With the support of a calligraphy book, your learning process of Chinese calligraphy will be easier, for it can help you feel the essence of these characters quickly. And it also owns a long history.
 
Before paper was invented, ancient people at that time were writing on bamboo or wooden slips, cloth and silk fabrics. Books written on bamboo or wooden slips are known as jian (slips), and those written on cloth or silk are books or tie (copybook). Copybooks are collections of rubbings of stone inscriptions in the handwriting of famous calligraphers; they are made for people to learn calligraphy by imitation. For this reason the copybook is also known as "model calligraphy".

A model calligraphy copybook contains the works of either a single artist or several artists in different styles. One-man copybooks came in vogue during the Wei and Jin Dynasties (220-420 A.D.) some 1,500 years ago, and the better known of them are Wang Xizhi's Kaihuang Orchid Pavilion and Wang Xianzhi's On the Goddess of the Luo River in Thirteen Lines.

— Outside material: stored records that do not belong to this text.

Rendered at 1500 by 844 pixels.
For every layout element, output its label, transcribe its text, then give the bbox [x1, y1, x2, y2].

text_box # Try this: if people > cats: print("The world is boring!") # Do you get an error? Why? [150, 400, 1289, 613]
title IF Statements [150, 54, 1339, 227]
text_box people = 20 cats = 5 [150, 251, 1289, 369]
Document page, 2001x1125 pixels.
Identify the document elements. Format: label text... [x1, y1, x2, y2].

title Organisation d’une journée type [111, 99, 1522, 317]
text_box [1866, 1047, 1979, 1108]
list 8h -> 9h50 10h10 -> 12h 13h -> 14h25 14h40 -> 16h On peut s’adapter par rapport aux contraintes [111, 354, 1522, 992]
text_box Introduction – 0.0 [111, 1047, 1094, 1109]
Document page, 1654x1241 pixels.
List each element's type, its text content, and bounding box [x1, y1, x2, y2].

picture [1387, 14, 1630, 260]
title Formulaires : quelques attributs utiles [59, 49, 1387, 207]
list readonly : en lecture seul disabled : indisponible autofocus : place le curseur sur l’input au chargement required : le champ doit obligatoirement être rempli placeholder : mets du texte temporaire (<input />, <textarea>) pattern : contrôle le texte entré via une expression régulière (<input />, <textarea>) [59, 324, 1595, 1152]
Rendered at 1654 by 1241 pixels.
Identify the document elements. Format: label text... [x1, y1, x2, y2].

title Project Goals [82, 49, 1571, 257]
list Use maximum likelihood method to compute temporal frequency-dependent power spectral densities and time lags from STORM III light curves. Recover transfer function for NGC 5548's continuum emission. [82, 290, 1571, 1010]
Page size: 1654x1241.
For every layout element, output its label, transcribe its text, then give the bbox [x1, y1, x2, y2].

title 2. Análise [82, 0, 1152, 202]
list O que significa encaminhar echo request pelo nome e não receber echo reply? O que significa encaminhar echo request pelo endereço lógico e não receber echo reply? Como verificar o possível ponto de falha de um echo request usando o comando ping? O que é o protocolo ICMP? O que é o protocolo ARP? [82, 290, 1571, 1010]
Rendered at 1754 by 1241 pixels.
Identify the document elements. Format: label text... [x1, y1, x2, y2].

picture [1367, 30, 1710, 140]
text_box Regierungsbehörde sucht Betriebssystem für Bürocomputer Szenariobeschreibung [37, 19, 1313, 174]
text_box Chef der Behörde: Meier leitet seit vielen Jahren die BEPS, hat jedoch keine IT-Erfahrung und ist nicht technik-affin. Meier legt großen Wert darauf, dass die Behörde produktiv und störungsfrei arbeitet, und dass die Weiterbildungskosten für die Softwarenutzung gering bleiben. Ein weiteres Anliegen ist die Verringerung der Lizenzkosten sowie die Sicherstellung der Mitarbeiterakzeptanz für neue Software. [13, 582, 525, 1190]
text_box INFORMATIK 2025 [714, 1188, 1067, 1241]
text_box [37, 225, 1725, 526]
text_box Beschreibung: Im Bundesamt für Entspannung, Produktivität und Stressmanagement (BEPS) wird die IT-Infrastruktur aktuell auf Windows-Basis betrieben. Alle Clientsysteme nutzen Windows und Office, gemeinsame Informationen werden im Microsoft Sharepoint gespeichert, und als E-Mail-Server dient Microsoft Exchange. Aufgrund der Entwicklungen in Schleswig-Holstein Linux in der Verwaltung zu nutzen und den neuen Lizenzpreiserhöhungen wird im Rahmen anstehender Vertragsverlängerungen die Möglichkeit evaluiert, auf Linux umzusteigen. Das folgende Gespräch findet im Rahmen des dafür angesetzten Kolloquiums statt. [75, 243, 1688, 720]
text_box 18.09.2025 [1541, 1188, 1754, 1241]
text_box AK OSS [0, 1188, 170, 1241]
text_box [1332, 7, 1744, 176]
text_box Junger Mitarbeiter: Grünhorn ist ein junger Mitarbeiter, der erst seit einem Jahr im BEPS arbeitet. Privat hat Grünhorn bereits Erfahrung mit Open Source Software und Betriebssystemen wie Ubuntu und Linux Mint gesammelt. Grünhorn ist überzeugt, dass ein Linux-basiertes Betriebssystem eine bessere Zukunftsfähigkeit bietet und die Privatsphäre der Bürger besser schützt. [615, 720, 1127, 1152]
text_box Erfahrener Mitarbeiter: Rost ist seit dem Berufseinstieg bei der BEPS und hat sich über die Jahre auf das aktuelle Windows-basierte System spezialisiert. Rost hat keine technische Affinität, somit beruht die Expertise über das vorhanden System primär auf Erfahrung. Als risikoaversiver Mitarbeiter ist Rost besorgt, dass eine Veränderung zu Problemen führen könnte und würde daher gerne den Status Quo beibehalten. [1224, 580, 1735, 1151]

The best ancient copybook of multiple calligraphic styles is the Three-Rarity Hall Model Copybook. In 1746, the emperor had what he regarded as the nation's three foremost calligraphic works collected and enshrined in the "Hall of Three Rarities", which was actually the western wing of the Hall for Mental Cultivation in the Imperial Palace. The rarities, worshiped by calligraphers through the ages, refer to the copybook of a Sunny Day after Pleasant Snow by Wang Xizhi of the Jin Dynasty, the Mid-Autumn Copybook by Wang Xianzhi, and the Boyuan Copybook by Wang Xun.